Scroll ke bawah untuk melanjutkan membaca
Sebelum berubah nama menjadi Cafe de’Clan, dulunya kafe ini bernama Gontran Cherrier. Kafe Prancis ini menjadi lokasi peristiwa penguntitan Jaksa Agung Muda Tindak Pidana Khusus Kejaksaan Agung, Febrie Adriansyah oleh anggota Densus 88 pada 19 Mei 2024 lalu. Febrie dulu dikabarkan sering makan di sana.
Dalam kejadian dugaan penguntitan tersebut, pengawal Febrie dari polisi militer memergoki dan menangkap anggota Densus 88 tersebut. Febrie kemudian menghubungi Kepala Badan Reserse Kriminal Kepolisian RI saat itu Komisaris Jenderal Wahyu Widada untuk menanyakan alasan dirinya diikuti anggota Densus 88. Namun, Wahyu mengklaim tidak mengetahui soal penugasan tersebut dan meminta anggota Densus 88 tersebut dilepaskan.

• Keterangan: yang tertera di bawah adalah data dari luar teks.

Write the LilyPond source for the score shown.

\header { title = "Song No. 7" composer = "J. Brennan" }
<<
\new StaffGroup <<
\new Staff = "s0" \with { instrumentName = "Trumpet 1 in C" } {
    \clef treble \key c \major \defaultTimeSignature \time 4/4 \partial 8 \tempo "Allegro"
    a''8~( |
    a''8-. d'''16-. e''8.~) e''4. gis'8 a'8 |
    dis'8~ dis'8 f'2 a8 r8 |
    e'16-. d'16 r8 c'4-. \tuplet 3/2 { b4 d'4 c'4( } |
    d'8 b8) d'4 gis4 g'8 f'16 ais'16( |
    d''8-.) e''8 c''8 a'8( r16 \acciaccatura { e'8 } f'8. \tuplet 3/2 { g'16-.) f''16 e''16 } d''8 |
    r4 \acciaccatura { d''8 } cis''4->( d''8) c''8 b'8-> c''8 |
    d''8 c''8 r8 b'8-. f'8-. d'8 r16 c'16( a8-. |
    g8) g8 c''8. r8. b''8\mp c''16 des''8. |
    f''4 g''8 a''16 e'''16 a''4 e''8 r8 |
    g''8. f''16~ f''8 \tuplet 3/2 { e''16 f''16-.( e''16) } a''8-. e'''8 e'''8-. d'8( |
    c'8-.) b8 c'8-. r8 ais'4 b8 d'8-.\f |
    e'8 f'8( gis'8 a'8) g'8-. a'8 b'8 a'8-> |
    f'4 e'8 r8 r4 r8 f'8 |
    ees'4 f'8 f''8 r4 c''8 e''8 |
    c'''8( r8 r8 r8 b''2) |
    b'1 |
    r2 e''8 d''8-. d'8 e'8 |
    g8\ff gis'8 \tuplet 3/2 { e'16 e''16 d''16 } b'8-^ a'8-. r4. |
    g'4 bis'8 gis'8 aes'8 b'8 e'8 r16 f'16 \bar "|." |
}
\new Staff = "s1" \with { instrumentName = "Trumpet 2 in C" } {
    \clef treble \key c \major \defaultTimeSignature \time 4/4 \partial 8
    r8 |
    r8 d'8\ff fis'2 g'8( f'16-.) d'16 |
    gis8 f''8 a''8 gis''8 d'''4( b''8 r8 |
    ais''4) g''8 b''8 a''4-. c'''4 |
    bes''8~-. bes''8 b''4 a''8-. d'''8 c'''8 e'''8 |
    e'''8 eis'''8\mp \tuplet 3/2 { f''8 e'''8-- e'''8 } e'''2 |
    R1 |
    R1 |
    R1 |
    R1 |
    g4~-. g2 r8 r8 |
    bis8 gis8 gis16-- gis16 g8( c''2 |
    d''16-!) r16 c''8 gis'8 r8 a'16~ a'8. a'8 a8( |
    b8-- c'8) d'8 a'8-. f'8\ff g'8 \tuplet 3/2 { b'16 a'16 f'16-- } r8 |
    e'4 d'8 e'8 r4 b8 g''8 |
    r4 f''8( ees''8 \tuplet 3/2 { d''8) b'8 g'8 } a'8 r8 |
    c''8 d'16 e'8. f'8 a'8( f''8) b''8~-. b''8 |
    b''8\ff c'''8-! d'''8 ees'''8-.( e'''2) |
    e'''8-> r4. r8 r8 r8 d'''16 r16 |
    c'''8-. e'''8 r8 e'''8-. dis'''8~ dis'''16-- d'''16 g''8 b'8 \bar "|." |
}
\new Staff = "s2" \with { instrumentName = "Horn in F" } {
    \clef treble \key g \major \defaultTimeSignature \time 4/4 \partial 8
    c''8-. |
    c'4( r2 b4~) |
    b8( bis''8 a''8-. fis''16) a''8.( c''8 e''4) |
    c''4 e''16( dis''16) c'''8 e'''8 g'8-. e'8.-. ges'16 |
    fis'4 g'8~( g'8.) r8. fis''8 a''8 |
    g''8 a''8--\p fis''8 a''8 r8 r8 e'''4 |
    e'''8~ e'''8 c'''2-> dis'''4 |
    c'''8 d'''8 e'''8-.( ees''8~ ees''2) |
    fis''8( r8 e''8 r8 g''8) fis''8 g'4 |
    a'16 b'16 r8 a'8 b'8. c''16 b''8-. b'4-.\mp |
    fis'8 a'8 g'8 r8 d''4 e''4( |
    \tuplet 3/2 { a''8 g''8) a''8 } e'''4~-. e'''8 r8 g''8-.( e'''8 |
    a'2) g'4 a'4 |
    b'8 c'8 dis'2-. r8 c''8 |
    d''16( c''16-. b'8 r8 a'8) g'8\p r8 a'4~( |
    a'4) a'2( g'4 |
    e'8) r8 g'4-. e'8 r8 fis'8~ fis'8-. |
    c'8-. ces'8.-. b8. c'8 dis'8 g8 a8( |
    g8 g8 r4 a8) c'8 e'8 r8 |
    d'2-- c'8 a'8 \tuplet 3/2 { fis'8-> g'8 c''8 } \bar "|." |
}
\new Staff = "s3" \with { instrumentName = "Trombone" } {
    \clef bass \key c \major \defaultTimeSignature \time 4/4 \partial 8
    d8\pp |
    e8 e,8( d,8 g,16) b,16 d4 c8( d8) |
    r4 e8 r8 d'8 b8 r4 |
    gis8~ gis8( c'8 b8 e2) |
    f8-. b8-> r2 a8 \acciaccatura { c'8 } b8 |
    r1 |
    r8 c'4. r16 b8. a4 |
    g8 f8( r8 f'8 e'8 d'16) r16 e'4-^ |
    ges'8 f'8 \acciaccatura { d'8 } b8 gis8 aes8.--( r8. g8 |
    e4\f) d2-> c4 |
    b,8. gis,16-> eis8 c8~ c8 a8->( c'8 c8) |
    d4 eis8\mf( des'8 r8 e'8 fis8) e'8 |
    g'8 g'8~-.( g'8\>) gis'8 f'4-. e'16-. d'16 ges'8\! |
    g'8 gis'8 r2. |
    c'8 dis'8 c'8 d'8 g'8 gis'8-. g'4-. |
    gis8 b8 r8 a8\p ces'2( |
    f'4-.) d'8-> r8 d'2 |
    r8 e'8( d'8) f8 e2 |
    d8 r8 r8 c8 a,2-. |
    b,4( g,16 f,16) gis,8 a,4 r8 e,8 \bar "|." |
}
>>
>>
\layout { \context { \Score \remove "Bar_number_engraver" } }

Adapun, Cafe de’Clan bukan kali pertama menjadi sasaran penggeledahan. Pada 2025, polisi juga berencana menggeledah kafe tersebut. Kafe itu dikelola oleh Ferry Yanto Hongkiriwang. Ia diduga memiliki keterkaitan dengan Febrie Adriansyah.
Dalam rangkaian peristiwa di babak ini, terjadi peristiwa dugaan penguntitan jilid II. Kali ini penguntitan tersebut menyasar Ferry Yanto.
Pada Jumat, 25 Juli 2025, Ferry yang sedang makan siang di Bogor Cafe, Hotel Borobudur, Jakarta, dibuntuti oleh anggota Densus 88 bernama Briptu Faisal Faizurrahman. Sadar sedang diikuti, Ferry langsung menghubungi seorang perwira tinggi Tentara Nasional Indonesia atau TNI. Tidak lama kemudian, beberapa prajurit yang diduga dari Badan Intelijen Strategis atau Bais TNI datang ke lokasi dan menahan Briptu Faisal.
Dalam laporan Majalah Tempo edisi 24 Agustus 2025 disebutkan, penegak hukum yang saat itu ikut menyidik kasus penculikan anggota Densus 88 tersebut mengatakan, Briptu Faisal berasal dari tim yang sama dengan personel Densus 88 yang pernah membuntuti Jampidsus Febrie.
Berselang tiga hari dari kejadian di Hotel Borobudur, polisi meringkus Ferry Yanto. Ia ditangkap atas dugaan penculikan, penganiayaan terhadap Briptu Faisal, serta perintangan penyidikan. Atas perkara ini, polisi sempat berencana menggeledah Cafe de’Clan yang dikelola Ferry.
Saat dikonfirmasi bahwa restoran de’Clan masih memiliki keterkaitan dengan Febrie, seorang polisi yang ikut dalam penggeledahan hari ini mengatakan, ia memang mendengar ada nama Febrie. “Iya kami dengar tapi kan itu harus dibuktikan dengan dokumen ya,” katanya.